Of all of the reverse engineering related Linux efforts (and most corporate Linux efforts), Asahi have been the most methodical and relentless about upstreaming changes into the kernel and all of their upstream intermediaries (freedesktop/Mesa etc.), specifically so it's maintained, even at the detriment of the project velocity and contributor health.

Asahi is explicitly not supposed to be a fork + dedicated distribution long term and over time, the delta between Fedora Asahi Remix and Fedora has grown smaller and smaller.

> Asahi is still the only Linux on Silicon option

What do you mean? There are non-Fedora Remix distributions which incorporate the "edge" Asahi changes, like https://ubuntuasahi.org . And again, as more and more gets mainlined, it becomes increasingly plausible that many distributions will be able to support Apple Silicon "out of the box" without much special consideration.

I would have been happy if all that happened like 3 years ago.

Now, it's 5 years in, the Asahi effort is losing momentum. Core developers are going on to do other things, significant chunks (3922 commits) are still not merged upstream and no major distribution has an official build.

Sorry, but in my opinion, the project is at risk of becoming a dead and unmaintained branch.

Don't get me wrong, the Asahi team did an incredible job on this bloody difficult endeavor, but now is time to properly merge it and not let it go to waste.

It is a dying quail effort doomed from the start if those three ex Apple engineers could get a license from Arm to design chips it is still baffling why no one else across the whole wide world didn’t follow in their footsteps.

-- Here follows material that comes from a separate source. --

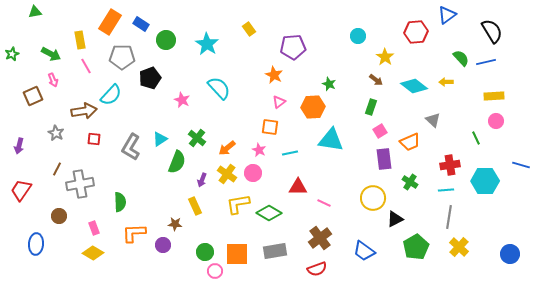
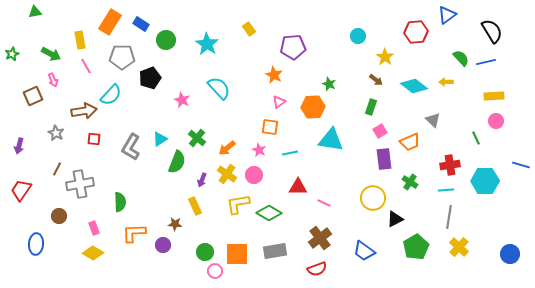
pink circle at (253, 173): moved 1 px right, 2 px down
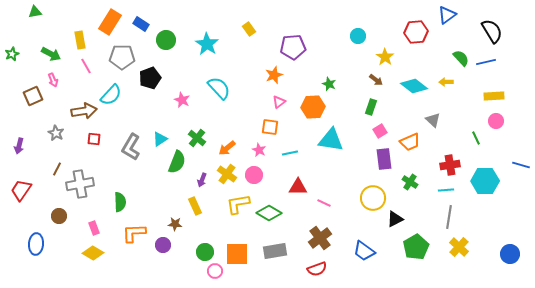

There is a Linux market.

I’m just shocked that it has not happened. With all the money flying around for AI data-centers you would think that this would be a more worthwhile effort?

Where is the European effort in this area? I would think it would be a natural for something to come out of the EU in this area.

I feel like more money would not have helped that much. Maybe it would have enabled a few of the devs to work on it full time, but I doubt it would have brought more people into the project.

I would indeed love the EU to step in but not in the way you are probably thinking.

I would rather see such effort being made unnecessary through a law forcing the manufacturers to provide enough information/specification or even code for alternative/after-market OSes to be viable on the devices they produced.

And also, if possible, mandate a degree of standardization (looking at you Android phones and ARM SBCs) enabling commonality of efforts when supporting a device class.